Exercise details = Begin at the line containing "advisor/student relationship is" in the data below and go on through the line containing "In cases where", repeating each line exactly; include both ends and no other line.

Extracted information =
******

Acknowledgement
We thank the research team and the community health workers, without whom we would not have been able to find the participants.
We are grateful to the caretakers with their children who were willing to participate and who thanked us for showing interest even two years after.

******

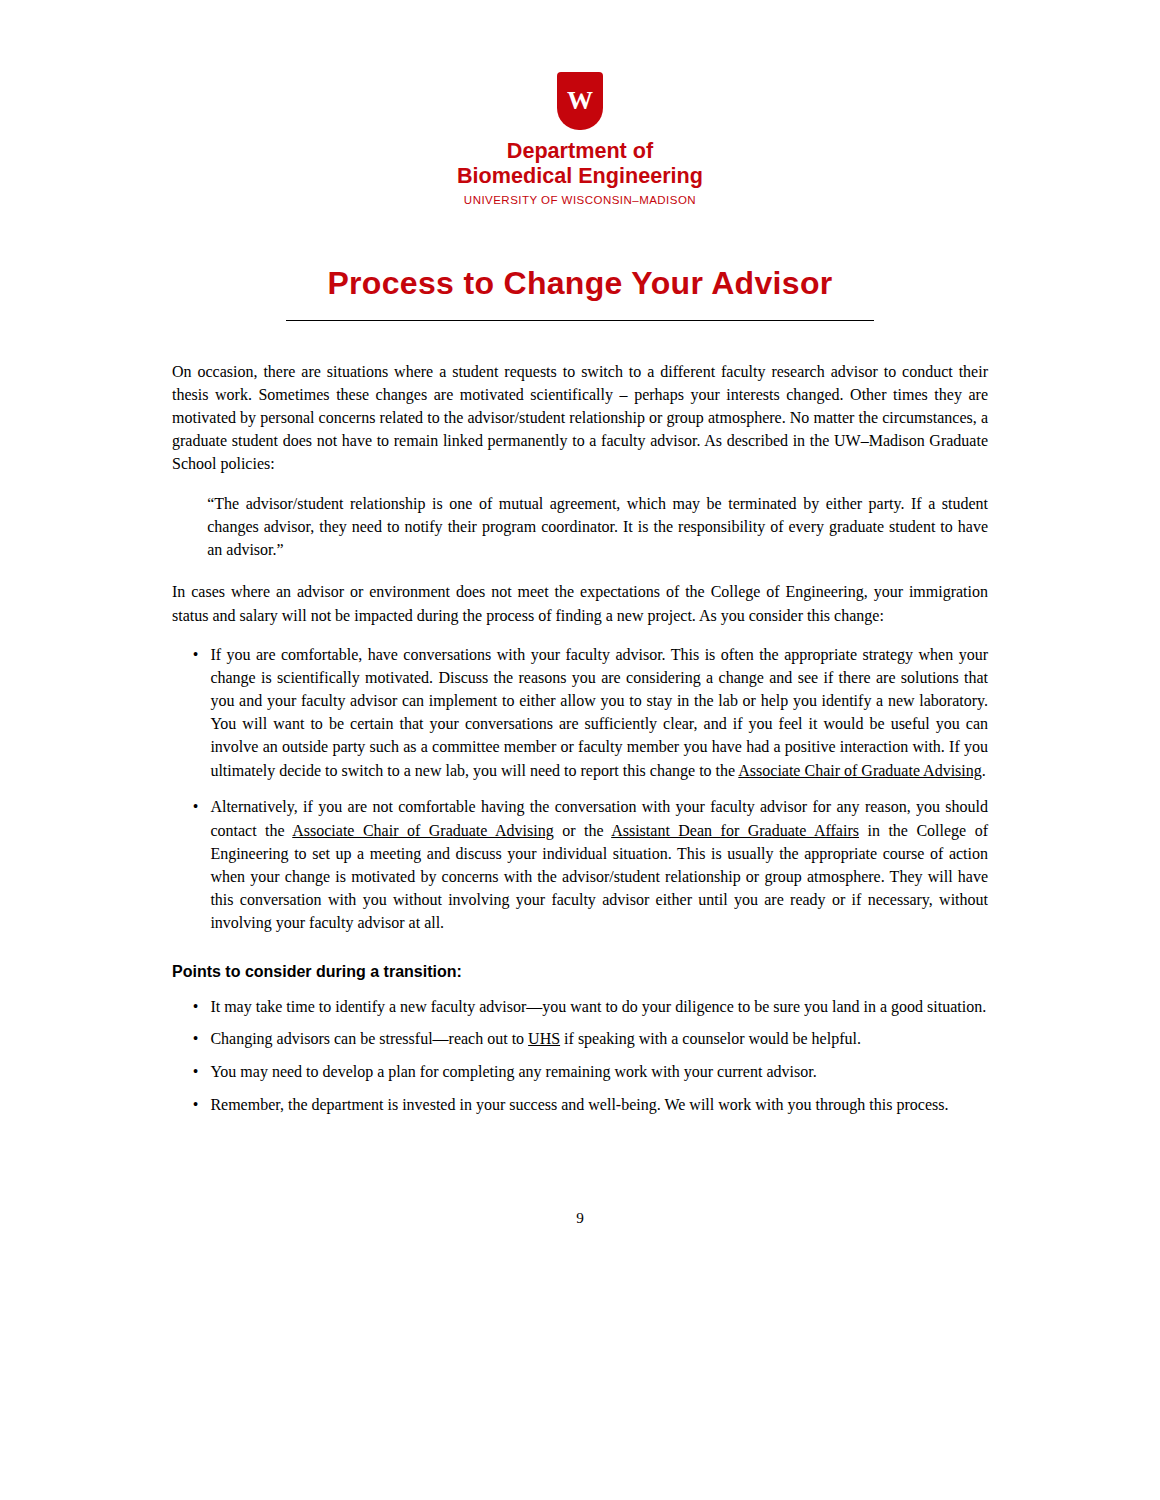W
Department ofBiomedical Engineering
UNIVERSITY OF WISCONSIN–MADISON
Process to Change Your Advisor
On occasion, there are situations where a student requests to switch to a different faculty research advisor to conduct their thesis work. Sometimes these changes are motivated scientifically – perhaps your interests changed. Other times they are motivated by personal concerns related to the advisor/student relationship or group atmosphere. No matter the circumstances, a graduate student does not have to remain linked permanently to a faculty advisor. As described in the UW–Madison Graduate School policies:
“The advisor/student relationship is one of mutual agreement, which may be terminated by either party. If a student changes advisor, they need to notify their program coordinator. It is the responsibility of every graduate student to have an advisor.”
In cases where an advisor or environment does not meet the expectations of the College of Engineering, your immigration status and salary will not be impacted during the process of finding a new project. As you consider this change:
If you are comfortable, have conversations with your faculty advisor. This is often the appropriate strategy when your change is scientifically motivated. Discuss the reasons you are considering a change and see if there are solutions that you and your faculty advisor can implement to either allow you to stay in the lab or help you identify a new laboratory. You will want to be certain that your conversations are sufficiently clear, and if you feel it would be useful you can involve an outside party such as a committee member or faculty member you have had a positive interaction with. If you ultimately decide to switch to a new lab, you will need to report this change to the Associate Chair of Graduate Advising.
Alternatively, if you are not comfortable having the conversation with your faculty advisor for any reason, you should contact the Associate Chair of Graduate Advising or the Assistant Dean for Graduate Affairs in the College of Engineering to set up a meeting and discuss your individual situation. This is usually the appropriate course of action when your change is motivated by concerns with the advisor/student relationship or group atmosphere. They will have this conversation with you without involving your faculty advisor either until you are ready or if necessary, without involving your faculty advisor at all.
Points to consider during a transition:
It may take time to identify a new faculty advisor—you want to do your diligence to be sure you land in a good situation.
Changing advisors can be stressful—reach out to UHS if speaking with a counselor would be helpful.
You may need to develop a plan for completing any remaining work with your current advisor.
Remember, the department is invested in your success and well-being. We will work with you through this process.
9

******

Result for this exercise =
“The advisor/student relationship is one of mutual agreement, which may be terminated by either party. If a student changes advisor, they need to notify their program coordinator. It is the responsibility of every graduate student to have an advisor.”
In cases where an advisor or environment does not meet the expectations of the College of Engineering, your immigration status and salary will not be impacted during the process of finding a new project. As you consider this change:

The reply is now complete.